Iran - Majlis elections - No. 16
Mullahs' regime concedes to widespread boycott of elections in Tehran

Ten days after the mullahs' Majlis elections and after much propaganda in the official media about "unprecedented turnout," today Deputy Interior Minister Mostafa Tajzadeh, the chairman of the state elections headquarters, admitted that only 57 percent of the electorate in Tehran took part in the elections.

After a week of huge rigging and electoral fraud and quadrupling the vote tallies, the authorities are thus acknowledging that 43 percent of the people in Tehran shunned the mullahs' elections.
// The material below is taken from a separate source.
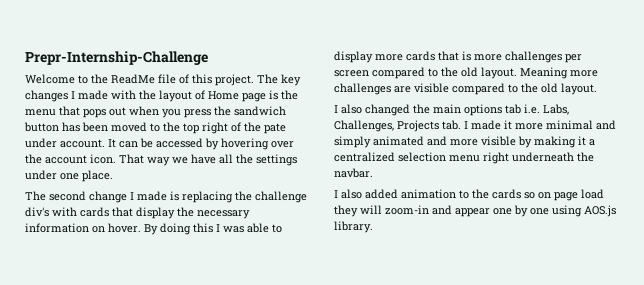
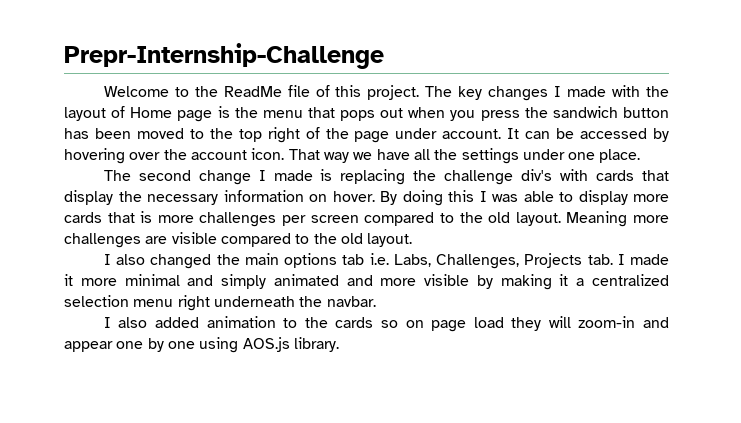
[264,123,286,134] pate -> [354,131,390,143] page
A day after the elections, Interior Minister Moussavi Lari announced that 85 percent of the electorate had participated in the elections.

Tehran newspapers have been reporting extensively on rigging and vote fixing in different parts of the country. The daily Sobh-e Emrouz wrote on Saturday: "News of electoral fraud and rigging are widespread and being told and retold every day. History will remember them in its fluid memory." Another daily, Fat'h, wrote: "News and reports from the election headquarters in the Interior Ministry and the Second Khordad Front speak of widespread rigging to prevent the fall of Hashemi and to keep him in the thirtieth slot."

The low turnout in Tehran comes despite the fact that because of the heavy presence of suppressive agencies, state establishments, government offices and semi-official institutions in Tehran, this constituency should have the highest percentage of turnout relative to other regions in the country. In the 1997 presidential elections, official statistics claimed that 92 percent of the electorate had cast their votes in Tehran.

The Mojahedin Command inside Iran announced previously that on the basis of its first-hand reports from thousands of polling stations across the country, the turnout in the Majlis elections on February 18 was only 17 percent.